- RECORDS TO PROCESS:
════════
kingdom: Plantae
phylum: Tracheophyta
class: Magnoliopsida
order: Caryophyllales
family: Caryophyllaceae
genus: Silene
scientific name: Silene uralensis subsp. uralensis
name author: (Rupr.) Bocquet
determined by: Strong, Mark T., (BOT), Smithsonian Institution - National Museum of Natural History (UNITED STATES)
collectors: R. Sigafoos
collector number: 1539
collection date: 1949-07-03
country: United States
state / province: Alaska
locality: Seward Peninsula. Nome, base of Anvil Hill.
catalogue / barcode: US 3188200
════════
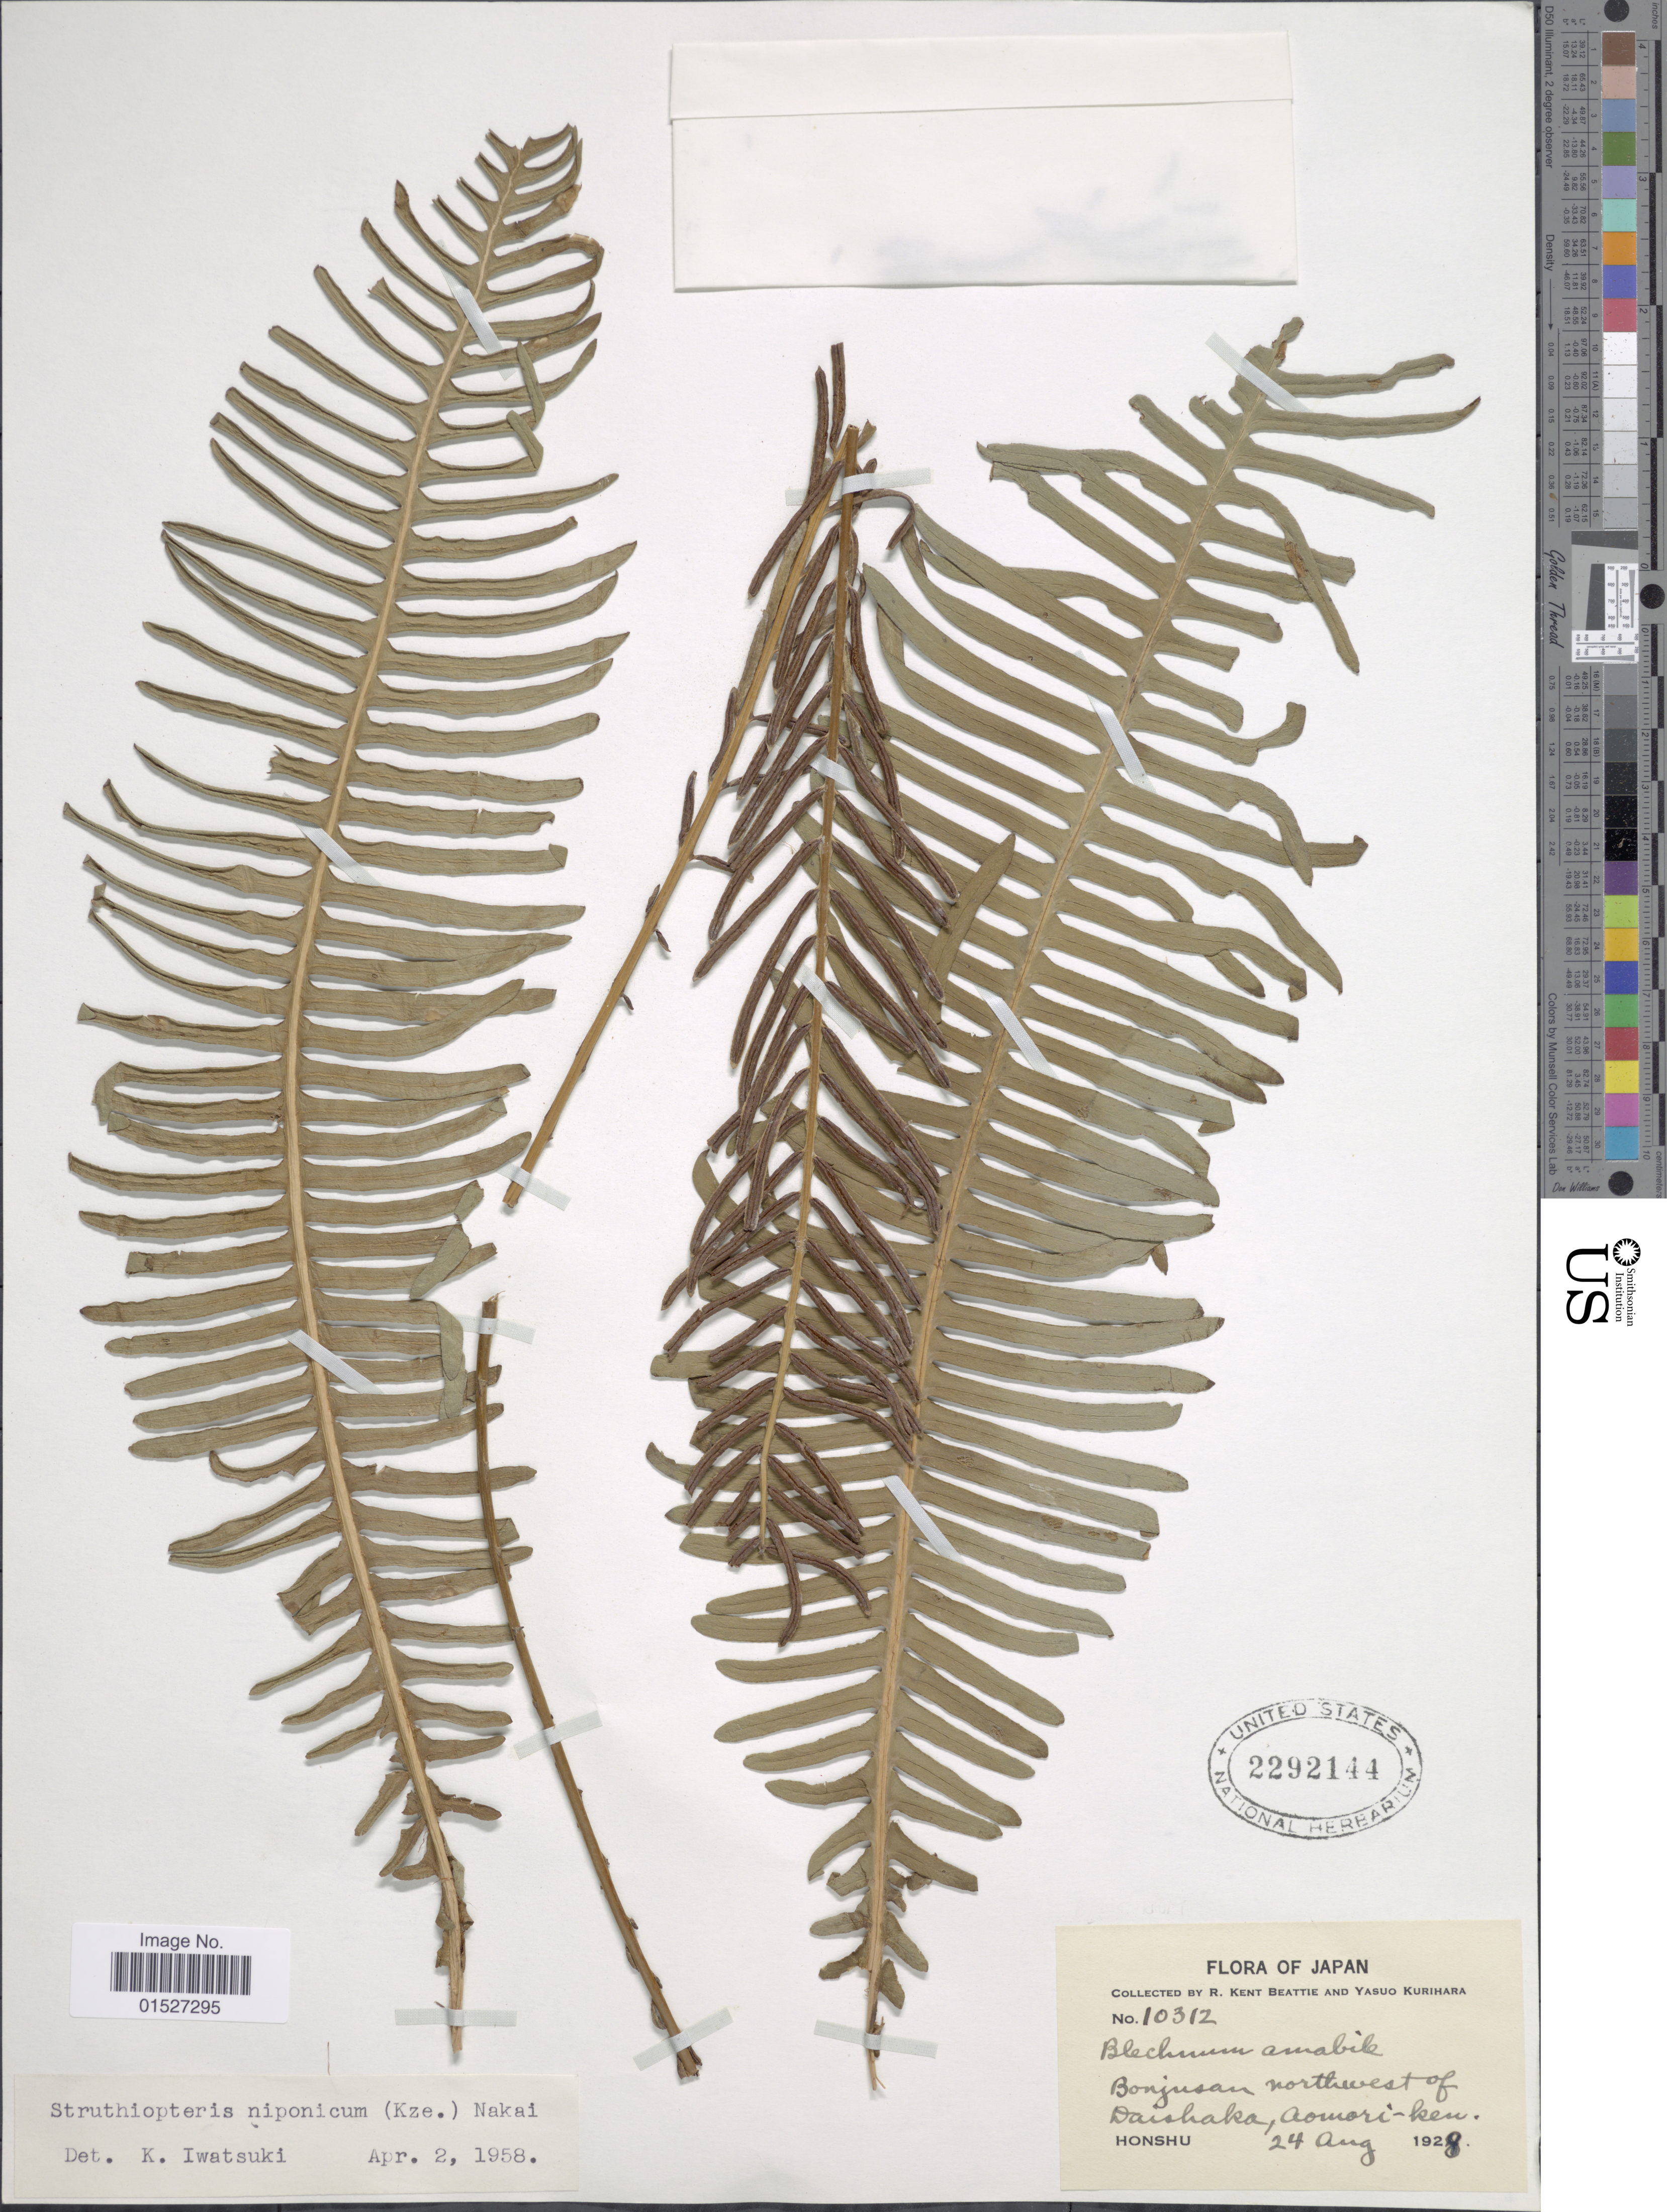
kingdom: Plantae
════════
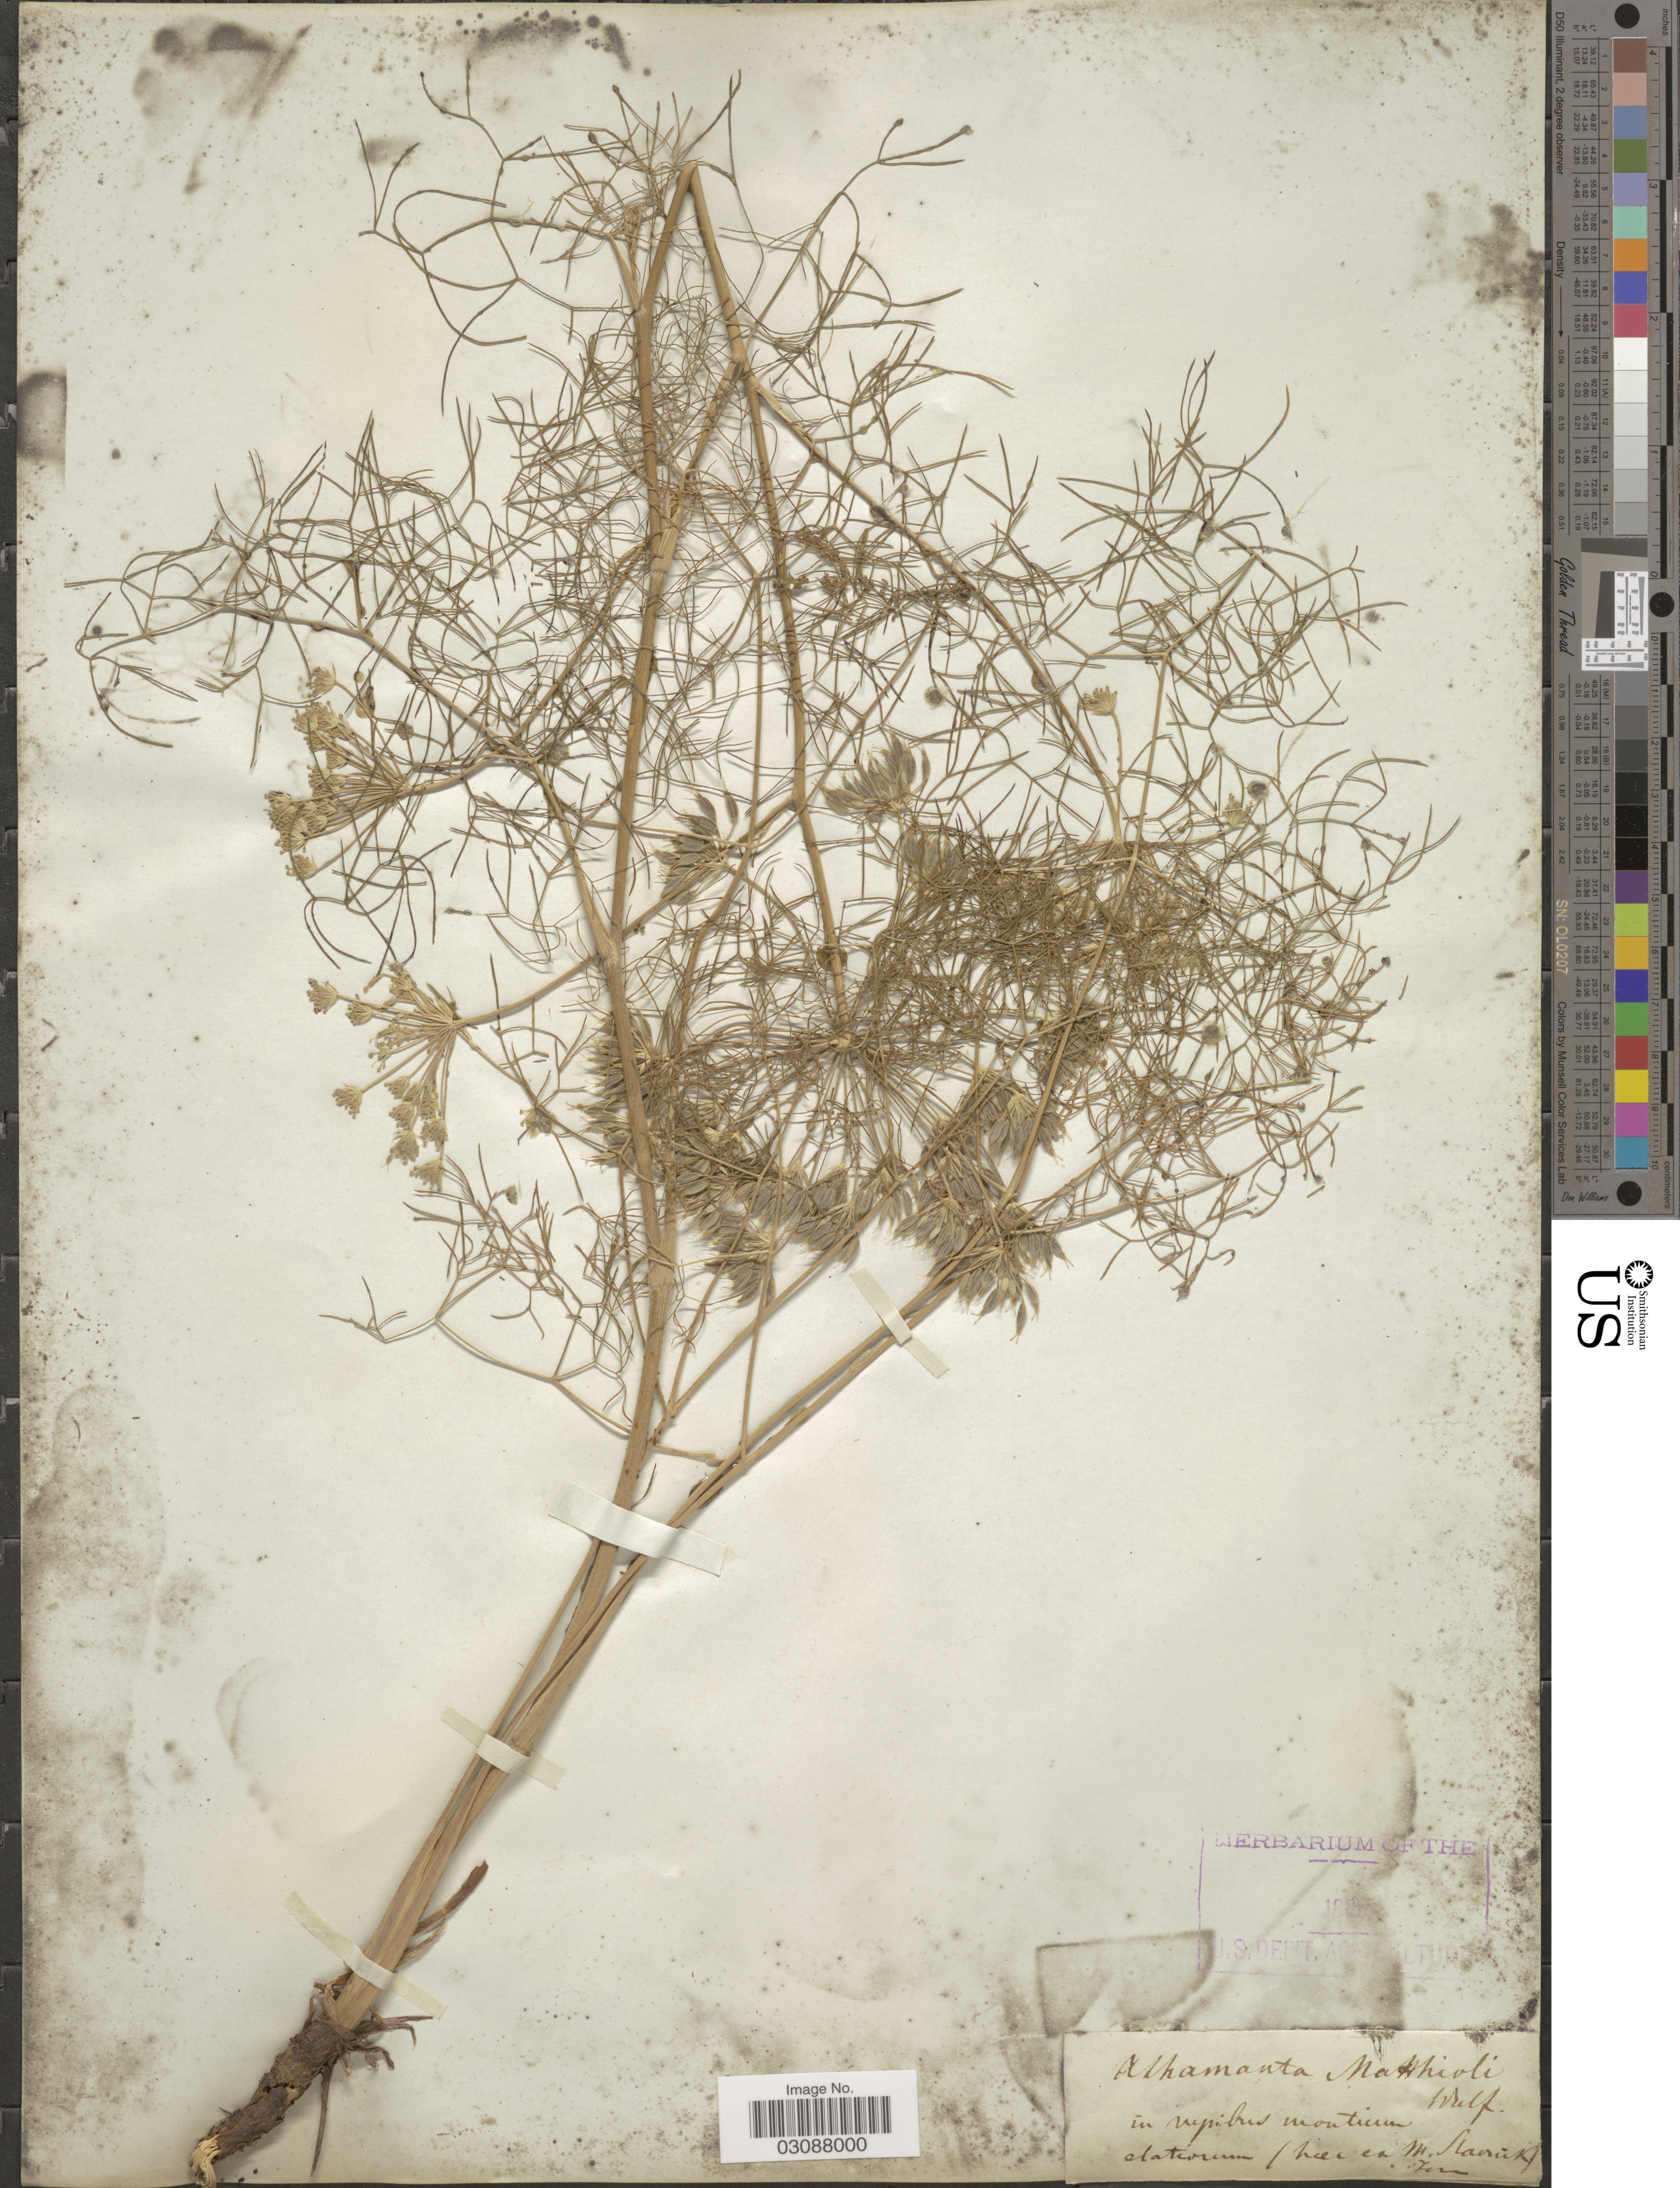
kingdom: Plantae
════════
- TASK GOAL:
From the line with "determined by: Strong, Mark" to the line with "state / province: Alaska", switch "collection date" to "date collected". Give only those lines, with everything else unchanged.

- FINISHED TASK:
determined by: Strong, Mark T., (BOT), Smithsonian Institution - National Museum of Natural History (UNITED STATES)
collectors: R. Sigafoos
collector number: 1539
date collected: 1949-07-03
country: United States
state / province: Alaska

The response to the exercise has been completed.